Kenya is siding with African countries that are pushing for the final independence of Western Sahara from Morocco, even as Rabat rushes to lobby African Union (AU) members to support a United Nations (UN) solution favourable to it.

Nairobi was this week caught between Pretoria and Rabat's diplomatic lobbying machines as they both staged what looked like competing conferences on the status of Western Sahara.

Morocco said it was galvanising support for a UN-led solution "to immunise the AU against any inappropriate attempt to divert the path of unity and integration," according to a communique said to have been endorsed by some 36 other African countries including Somalia, Burundi and Rwanda.

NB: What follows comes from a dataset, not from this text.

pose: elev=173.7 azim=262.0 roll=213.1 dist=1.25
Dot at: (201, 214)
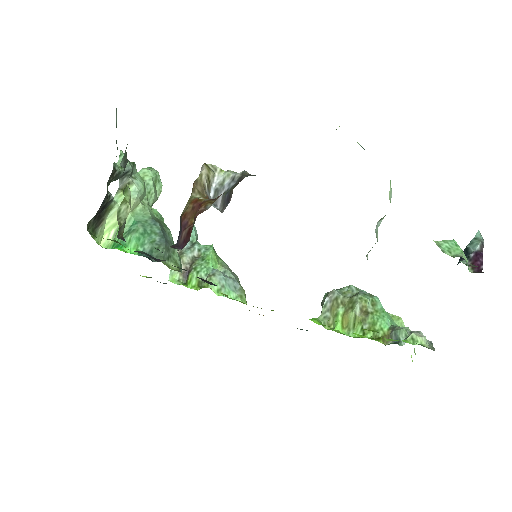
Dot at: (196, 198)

But South Africa said it was launching an auxiliary process to complement the UN, by first demanding decolonisation of Western Sahara.

'LAST COLONY'

Western Sahara, whose inhabitants want to call it officially as, the Sahrawi Arab Democratic Republic (SADR), has been claimed by Morocco since 1975, making it the last remaining colony on the continent.

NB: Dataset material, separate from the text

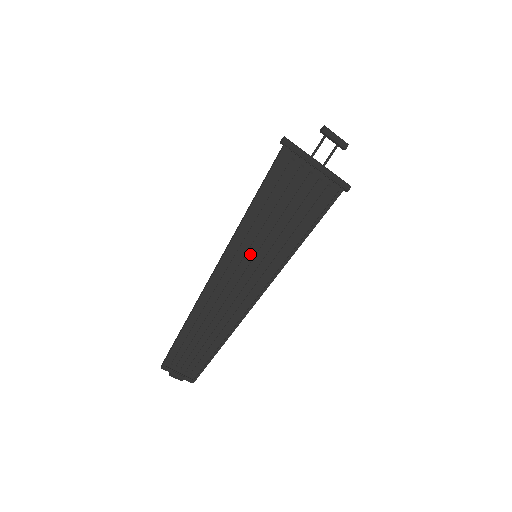
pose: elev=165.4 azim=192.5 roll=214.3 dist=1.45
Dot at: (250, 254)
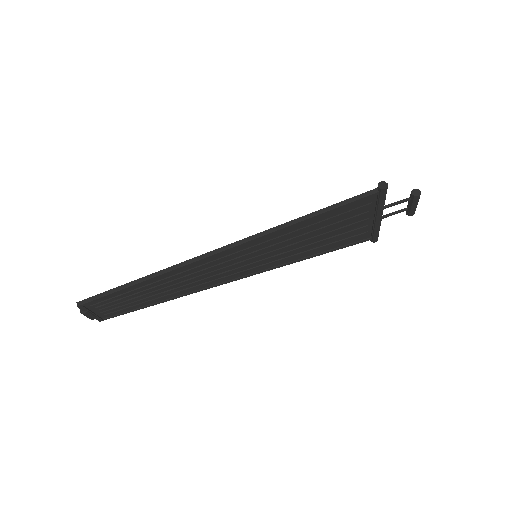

And Kenya joined some two dozen countries in Pretoria to demand that Sahrawi gets its right to choose independence or be a part of Morocco.

Mr Ababu Namwamba, the Foreign Affairs Cabinet Administrative Secretary, said Kenya believes in the principle of the inalienable right to self-determination as has been tradition since independence.

"Considering that the borders of African States, on the day of their independence, constituted a tangible reality, the OAU [Organisation of African Unity] Assembly solemnly declared that all member states had pledged themselves to respect the borders existing on their achievement of national independence," he said at the Pretoria meeting, referring to the predecessor organisation of the African Union.

"The wisdom then as it remains today is that it causes upheaval of seismic proportions to attempt to tinker with established boundaries. Kenya reiterates our support for and commitment to resolving boarder disputes."

MARRAKECH CONFERENCE

Initially colonised by the Spanish, Western Sahara was initially claimed by both Mauritania and Morocco but the former quit, leaving Rabat to call the region as Southern Provinces of its territory.

Morocco said on Thursday it invited Kenya to send a representative but said it was disappointed Nairobi sent no one, unlike Tanzania, Rwanda, Ethiopia, Burundi and Somalia.

"The sponsors of SADC conference were upset because the Marrakech Conference turned out to be more popular than expected, with the participation of more than 37 African states, including seven members of SADC," Moroccan Ambassador to Kenya Mokhtar Ghambou told the Nation, accusing Algeria and South Africa of sabotaging the peace process.